▶ _Source material_:
───

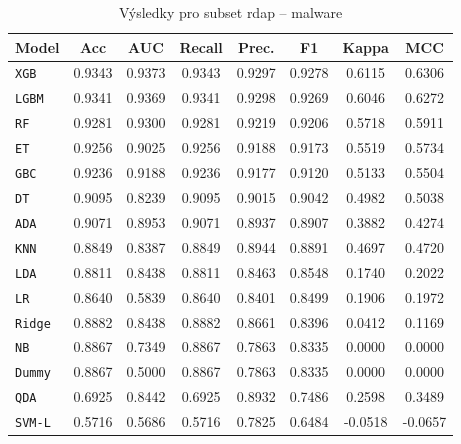 \begin{table}[H]
  \centering
  \small
  \caption{Výsledky pro subset rdap – malware}
  \begin{tabular}{|l|c|c|c|c|c|c|c|}
    \hline
    \textbf{Model} & \textbf{Acc} & \textbf{AUC} & \textbf{Recall} & \textbf{Prec.} & \textbf{F1} & \textbf{Kappa} & \textbf{MCC} \\
    \hline
    \texttt{XGB} & 0.9343 & 0.9373 & 0.9343 & 0.9297 & 0.9278 & 0.6115 & 0.6306 \\
    \texttt{LGBM} & 0.9341 & 0.9369 & 0.9341 & 0.9298 & 0.9269 & 0.6046 & 0.6272 \\
    \texttt{RF} & 0.9281 & 0.9300 & 0.9281 & 0.9219 & 0.9206 & 0.5718 & 0.5911 \\
    \texttt{ET} & 0.9256 & 0.9025 & 0.9256 & 0.9188 & 0.9173 & 0.5519 & 0.5734 \\
    \texttt{GBC} & 0.9236 & 0.9188 & 0.9236 & 0.9177 & 0.9120 & 0.5133 & 0.5504 \\
    \texttt{DT} & 0.9095 & 0.8239 & 0.9095 & 0.9015 & 0.9042 & 0.4982 & 0.5038 \\
    \texttt{ADA} & 0.9071 & 0.8953 & 0.9071 & 0.8937 & 0.8907 & 0.3882 & 0.4274 \\
    \texttt{KNN} & 0.8849 & 0.8387 & 0.8849 & 0.8944 & 0.8891 & 0.4697 & 0.4720 \\
    \texttt{LDA} & 0.8811 & 0.8438 & 0.8811 & 0.8463 & 0.8548 & 0.1740 & 0.2022 \\
    \texttt{LR} & 0.8640 & 0.5839 & 0.8640 & 0.8401 & 0.8499 & 0.1906 & 0.1972 \\
    \texttt{Ridge} & 0.8882 & 0.8438 & 0.8882 & 0.8661 & 0.8396 & 0.0412 & 0.1169 \\
    \texttt{NB} & 0.8867 & 0.7349 & 0.8867 & 0.7863 & 0.8335 & 0.0000 & 0.0000 \\
    \texttt{Dummy} & 0.8867 & 0.5000 & 0.8867 & 0.7863 & 0.8335 & 0.0000 & 0.0000 \\
    \texttt{QDA} & 0.6925 & 0.8442 & 0.6925 & 0.8932 & 0.7486 & 0.2598 & 0.3489 \\
    \texttt{SVM-L} & 0.5716 & 0.5686 & 0.5716 & 0.7825 & 0.6484 & -0.0518 & -0.0657 \\
    \hline
  \end{tabular}
\end{table}
\vspace{0.5cm}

───

▶ _What to work on_:
Copy the data verbatim, skipping any image it holds.

▶ _Solution below_:
 \begin{table}[H]
  \centering
  \small
  \caption{Výsledky pro subset rdap – malware}
  \begin{tabular}{|l|c|c|c|c|c|c|c|}
    \hline
    \textbf{Model} & \textbf{Acc} & \textbf{AUC} & \textbf{Recall} & \textbf{Prec.} & \textbf{F1} & \textbf{Kappa} & \textbf{MCC} \\
    \hline
    \texttt{XGB} & 0.9343 & 0.9373 & 0.9343 & 0.9297 & 0.9278 & 0.6115 & 0.6306 \\
    \texttt{LGBM} & 0.9341 & 0.9369 & 0.9341 & 0.9298 & 0.9269 & 0.6046 & 0.6272 \\
    \texttt{RF} & 0.9281 & 0.9300 & 0.9281 & 0.9219 & 0.9206 & 0.5718 & 0.5911 \\
    \texttt{ET} & 0.9256 & 0.9025 & 0.9256 & 0.9188 & 0.9173 & 0.5519 & 0.5734 \\
    \texttt{GBC} & 0.9236 & 0.9188 & 0.9236 & 0.9177 & 0.9120 & 0.5133 & 0.5504 \\
    \texttt{DT} & 0.9095 & 0.8239 & 0.9095 & 0.9015 & 0.9042 & 0.4982 & 0.5038 \\
    \texttt{ADA} & 0.9071 & 0.8953 & 0.9071 & 0.8937 & 0.8907 & 0.3882 & 0.4274 \\
    \texttt{KNN} & 0.8849 & 0.8387 & 0.8849 & 0.8944 & 0.8891 & 0.4697 & 0.4720 \\
    \texttt{LDA} & 0.8811 & 0.8438 & 0.8811 & 0.8463 & 0.8548 & 0.1740 & 0.2022 \\
    \texttt{LR} & 0.8640 & 0.5839 & 0.8640 & 0.8401 & 0.8499 & 0.1906 & 0.1972 \\
    \texttt{Ridge} & 0.8882 & 0.8438 & 0.8882 & 0.8661 & 0.8396 & 0.0412 & 0.1169 \\
    \texttt{NB} & 0.8867 & 0.7349 & 0.8867 & 0.7863 & 0.8335 & 0.0000 & 0.0000 \\
    \texttt{Dummy} & 0.8867 & 0.5000 & 0.8867 & 0.7863 & 0.8335 & 0.0000 & 0.0000 \\
    \texttt{QDA} & 0.6925 & 0.8442 & 0.6925 & 0.8932 & 0.7486 & 0.2598 & 0.3489 \\
    \texttt{SVM-L} & 0.5716 & 0.5686 & 0.5716 & 0.7825 & 0.6484 & -0.0518 & -0.0657 \\
    \hline
  \end{tabular}
\end{table}
\vspace{0.5cm}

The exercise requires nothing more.